Sorry, this site requires JavaScript enabled.
Head of Zeus
Q&A with Marina McCarron, author of The Shimmer on the WaterA completely unputdownable and full of emotion read
The Shimmer on the Water

 

We sat down with Marina McCarron to talk about the enduring nature of dual timeline novels, which holiday hotspots give the best writing inspiration, and much more!

 

1) You're a very well travelled individual! Which place has given you the most writing inspiration?

That is an interesting question, because my love of wandering around new places and daydreaming and my writing are intrinsically linked.

I would have to say France is where I get the most inspiration. I can walk through any street and start thinking about the people who live in the houses, and I love staring at the balconies and window shutters.

I was once walking behind a man in a place called Sete, and he had a plate of croissants, stacked high, in the bottom of his baby buggy and as I walked along I wondered why he didn’t have a sheet of paper over them or some dreadful plastic, to keep them clean? He then sat at a pub with friends and had a drink and was still there when I walked by later. I thought to myself, will his wife be upset when he gets home? Will someone eat a croissant and be sick because it wasn’t covered? That sends me down a rabbit hole of what ifs, that usually leads to an idea that gets fleshed out as I think.

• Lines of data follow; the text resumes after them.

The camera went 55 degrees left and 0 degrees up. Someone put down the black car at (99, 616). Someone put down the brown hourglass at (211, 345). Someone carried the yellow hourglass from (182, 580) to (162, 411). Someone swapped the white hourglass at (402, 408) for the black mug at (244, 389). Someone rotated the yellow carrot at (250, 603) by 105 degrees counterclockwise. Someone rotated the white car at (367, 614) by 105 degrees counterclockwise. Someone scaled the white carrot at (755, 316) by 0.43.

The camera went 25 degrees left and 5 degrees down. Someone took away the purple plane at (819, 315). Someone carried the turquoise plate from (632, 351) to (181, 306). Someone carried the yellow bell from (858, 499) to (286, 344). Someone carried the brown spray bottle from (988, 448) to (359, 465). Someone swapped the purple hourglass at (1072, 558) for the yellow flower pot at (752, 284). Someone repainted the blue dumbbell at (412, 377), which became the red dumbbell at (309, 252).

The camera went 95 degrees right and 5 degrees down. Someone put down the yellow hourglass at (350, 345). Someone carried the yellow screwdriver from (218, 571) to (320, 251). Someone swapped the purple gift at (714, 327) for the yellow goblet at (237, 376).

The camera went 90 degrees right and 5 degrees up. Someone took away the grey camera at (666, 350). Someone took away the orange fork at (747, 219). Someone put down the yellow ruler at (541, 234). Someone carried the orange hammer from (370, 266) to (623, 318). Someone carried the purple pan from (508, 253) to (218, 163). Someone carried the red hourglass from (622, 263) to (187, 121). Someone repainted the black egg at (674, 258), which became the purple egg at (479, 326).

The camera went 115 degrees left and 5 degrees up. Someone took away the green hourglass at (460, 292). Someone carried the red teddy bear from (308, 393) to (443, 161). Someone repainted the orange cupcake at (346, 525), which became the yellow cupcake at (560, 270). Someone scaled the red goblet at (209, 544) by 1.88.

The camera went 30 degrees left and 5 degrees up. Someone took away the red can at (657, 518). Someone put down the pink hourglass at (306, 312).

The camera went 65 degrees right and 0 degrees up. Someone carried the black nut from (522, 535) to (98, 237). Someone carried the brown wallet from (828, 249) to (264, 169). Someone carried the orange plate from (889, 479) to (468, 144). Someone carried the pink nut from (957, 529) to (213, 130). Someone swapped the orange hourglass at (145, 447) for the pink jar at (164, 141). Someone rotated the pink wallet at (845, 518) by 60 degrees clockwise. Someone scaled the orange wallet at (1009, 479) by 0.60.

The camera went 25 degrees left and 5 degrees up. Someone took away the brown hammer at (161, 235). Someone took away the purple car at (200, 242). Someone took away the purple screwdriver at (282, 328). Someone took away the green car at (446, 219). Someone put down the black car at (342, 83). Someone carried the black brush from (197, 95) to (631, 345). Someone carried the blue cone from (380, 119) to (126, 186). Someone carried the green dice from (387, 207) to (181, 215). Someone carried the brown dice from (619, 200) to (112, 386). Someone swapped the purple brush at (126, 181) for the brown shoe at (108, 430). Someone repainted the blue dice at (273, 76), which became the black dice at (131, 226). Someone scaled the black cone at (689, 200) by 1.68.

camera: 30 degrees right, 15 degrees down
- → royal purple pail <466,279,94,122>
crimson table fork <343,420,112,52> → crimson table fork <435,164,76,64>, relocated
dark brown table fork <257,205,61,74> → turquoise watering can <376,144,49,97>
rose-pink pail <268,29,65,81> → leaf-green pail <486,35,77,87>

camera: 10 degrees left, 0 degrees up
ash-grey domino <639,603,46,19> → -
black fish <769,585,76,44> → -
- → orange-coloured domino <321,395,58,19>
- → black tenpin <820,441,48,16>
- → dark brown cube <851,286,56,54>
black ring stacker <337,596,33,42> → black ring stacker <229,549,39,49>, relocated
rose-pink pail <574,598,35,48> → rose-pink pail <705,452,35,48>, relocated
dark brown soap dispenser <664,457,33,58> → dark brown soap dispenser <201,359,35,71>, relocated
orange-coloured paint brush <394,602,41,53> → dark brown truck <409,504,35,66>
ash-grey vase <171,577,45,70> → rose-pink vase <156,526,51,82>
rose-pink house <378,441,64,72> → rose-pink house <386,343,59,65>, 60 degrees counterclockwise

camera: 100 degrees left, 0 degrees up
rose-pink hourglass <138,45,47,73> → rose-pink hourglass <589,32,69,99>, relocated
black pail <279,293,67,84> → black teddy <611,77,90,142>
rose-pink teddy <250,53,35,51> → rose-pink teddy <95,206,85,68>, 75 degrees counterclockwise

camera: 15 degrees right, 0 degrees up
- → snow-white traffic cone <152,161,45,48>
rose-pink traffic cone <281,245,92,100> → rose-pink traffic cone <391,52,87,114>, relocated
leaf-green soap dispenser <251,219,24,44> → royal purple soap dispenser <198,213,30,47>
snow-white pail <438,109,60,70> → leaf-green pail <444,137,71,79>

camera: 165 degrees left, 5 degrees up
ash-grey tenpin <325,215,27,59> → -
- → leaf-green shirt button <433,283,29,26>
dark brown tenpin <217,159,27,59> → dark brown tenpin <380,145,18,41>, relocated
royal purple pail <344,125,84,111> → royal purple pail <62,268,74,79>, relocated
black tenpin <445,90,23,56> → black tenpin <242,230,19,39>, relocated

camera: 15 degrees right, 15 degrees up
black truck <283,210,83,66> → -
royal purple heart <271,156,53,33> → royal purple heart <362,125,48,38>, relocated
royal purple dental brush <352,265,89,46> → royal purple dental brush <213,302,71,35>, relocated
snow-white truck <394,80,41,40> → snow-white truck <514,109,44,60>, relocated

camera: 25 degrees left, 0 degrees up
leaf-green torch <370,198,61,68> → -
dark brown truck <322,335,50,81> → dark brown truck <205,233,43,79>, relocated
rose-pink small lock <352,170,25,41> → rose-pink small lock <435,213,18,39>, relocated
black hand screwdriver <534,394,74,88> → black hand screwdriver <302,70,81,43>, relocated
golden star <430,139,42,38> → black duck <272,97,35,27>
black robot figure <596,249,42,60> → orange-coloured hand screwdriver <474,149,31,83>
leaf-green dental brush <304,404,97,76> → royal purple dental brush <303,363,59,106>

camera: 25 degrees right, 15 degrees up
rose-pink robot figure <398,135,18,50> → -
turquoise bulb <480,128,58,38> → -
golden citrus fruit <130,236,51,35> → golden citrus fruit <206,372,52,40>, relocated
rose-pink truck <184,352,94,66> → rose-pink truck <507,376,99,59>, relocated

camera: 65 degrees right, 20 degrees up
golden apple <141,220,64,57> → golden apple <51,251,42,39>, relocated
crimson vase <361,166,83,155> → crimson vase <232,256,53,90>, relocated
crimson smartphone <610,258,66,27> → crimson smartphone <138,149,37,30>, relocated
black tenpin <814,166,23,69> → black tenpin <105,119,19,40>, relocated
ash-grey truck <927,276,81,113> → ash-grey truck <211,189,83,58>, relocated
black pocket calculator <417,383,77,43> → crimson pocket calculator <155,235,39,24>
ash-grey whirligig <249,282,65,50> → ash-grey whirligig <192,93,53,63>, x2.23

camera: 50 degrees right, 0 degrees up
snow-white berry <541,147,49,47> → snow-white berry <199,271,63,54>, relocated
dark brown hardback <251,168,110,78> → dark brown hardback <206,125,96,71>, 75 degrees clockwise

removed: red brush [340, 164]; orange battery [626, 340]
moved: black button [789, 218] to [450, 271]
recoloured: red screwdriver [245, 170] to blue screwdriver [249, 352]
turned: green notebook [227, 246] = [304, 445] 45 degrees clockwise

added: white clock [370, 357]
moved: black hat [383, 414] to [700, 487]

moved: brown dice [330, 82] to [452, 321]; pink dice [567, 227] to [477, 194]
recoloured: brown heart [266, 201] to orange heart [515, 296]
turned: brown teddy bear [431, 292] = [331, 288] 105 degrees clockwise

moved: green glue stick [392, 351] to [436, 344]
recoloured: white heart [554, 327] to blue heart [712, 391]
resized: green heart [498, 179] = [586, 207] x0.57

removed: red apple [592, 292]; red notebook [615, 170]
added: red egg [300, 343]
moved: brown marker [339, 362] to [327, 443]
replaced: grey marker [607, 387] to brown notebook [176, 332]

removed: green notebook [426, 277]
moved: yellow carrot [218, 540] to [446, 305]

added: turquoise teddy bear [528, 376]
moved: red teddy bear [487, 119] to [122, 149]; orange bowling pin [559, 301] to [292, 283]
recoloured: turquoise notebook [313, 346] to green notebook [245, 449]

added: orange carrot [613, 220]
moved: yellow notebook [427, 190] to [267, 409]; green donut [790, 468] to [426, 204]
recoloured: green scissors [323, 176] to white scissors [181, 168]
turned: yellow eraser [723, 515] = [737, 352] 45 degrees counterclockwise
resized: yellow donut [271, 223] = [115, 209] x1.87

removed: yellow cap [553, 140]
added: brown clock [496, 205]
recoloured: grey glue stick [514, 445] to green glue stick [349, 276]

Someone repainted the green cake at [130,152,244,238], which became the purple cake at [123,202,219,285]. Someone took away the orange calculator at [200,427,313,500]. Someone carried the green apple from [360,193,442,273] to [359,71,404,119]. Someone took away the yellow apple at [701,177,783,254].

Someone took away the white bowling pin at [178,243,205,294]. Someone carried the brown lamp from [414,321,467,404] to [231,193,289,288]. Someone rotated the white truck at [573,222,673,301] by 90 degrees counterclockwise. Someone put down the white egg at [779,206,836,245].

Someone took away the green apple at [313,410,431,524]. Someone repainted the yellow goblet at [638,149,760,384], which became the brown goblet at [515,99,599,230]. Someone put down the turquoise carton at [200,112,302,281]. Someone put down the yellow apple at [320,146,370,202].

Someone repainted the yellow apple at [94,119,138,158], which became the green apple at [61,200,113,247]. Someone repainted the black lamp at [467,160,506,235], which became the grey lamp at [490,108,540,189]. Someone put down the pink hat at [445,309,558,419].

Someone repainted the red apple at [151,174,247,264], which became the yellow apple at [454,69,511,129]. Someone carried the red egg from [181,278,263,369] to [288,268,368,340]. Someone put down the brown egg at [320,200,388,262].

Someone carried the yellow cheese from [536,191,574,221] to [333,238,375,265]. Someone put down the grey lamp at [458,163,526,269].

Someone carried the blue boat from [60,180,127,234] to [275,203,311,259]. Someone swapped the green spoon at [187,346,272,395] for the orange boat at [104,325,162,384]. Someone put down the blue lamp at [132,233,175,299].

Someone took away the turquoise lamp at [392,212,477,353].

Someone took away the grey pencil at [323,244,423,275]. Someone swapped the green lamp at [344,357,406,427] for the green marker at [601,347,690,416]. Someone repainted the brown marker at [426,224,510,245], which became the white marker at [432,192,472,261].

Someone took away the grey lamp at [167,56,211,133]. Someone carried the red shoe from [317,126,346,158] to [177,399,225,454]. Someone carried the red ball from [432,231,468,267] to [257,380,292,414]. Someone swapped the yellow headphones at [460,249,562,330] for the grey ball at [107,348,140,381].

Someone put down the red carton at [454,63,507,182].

The idea for my first novel, The Time Between Us, came to me as I walked through Bayeux in Normandy.

In Tours one night I walked by a group of people at an outdoor café dancing. A man looked at me and smiled. A happy, kind, life is good smile. To this day I wish I had walked in and started dancing with him. Maybe I would have met the man of my dreams. I’m sure I would have at least got a story out of it. France makes me feel alive.

Before lockdown I visited Australia and I’ve already started thinking about a crime story I’d like to set there. Perhaps also because I so enjoyed the Dry by Jane Harper, set in Australia, and Bereft by Chris Womersely is a personal favourite. And I love New England, in the USA. I feel very nostalgic in that area.

 

2) Why do you think dual timeline novels are so enduring?

I think it is the sense of mystery, how you know at some point the two stories will come together, but you’re never sure when or how.

The past can really do a number on a person, and I often wonder how small changes in the past could have made a person’s life easier or changed its trajectory.

My mother told me that my Scottish grandfather had planned to emigrate to Australia, and one day he met a man who told him Canada was so rich you could pick the money up from the street. He moved to Cape Breton and the only job he could get was in a mine. He died at 37 from what they called miner’s lung leaving five small children behind. My mother told me she often thought about how her father’s life would have been different had he never run into that man. To me, that was very powerful. She passed the baton and now I wonder, too.

 

3) What books do you love picking up at the airport before you fly? 

I usually have a stack of books and my Kindle in my bag, but I do love exploring an airport bookstore. They are a great place to see the big sellers. The last airport store I was in I saw Malibu Rising by Taylor Jenkins Reid and thought it was a gorgeous jacket. I love a good wander through a nice airport shop. I love the one in Queenstown, New Zealand. Paper Plus I think it is called. And the shop in Tampa International.

 

4) What 3 writing tips would you give to anyone looking to write their first novel? 

Be gentle with yourself. Sometimes the material comes when it comes. But at the same time, be prepared. Write down ideas when they come to you. I often scribble down sentences that come to me when I am walking or doing something else, and I throw them all in a box. I also suggest finding your pattern. I write best first thing in the morning, so I used to get up and write at 4am, before I went to work.

Finally, when you finish your first book, remember it is a draft. Set it aside and work on something else, then go back to it. Many years ago I wrote something I called A Few Things About Jane, and started querying agents. One liked the first 50 pages and asked for a full manuscript. I sent her what was essentially a draft. It didn’t go anywhere. I’m still embarrassed but live and learn. 

 

5) Which upcoming releases are you most excited about this year?

There are authors whose books I always look out for. I loved the Nightingale by Kristin Hannah so I keep an eye out for her books. Charity Norman wrote a book called See You In September that I really liked. The French writer Pierre Lemaitre is a fabulous crime writer so I keep an eye for his stuff, and Matt Haig, who wrote The Humans, one of my favourite books ever. Being a new author I am trying to support other debut writers as well, so I am keeping an eye out for new voices, too.

I have recently read The Paper Palace and am keeping an eye out for the author’s follow up. I loved her setting and the way she wrote the mother character. And I keep an eye out for whatever Reece Witherspoon picks for her club.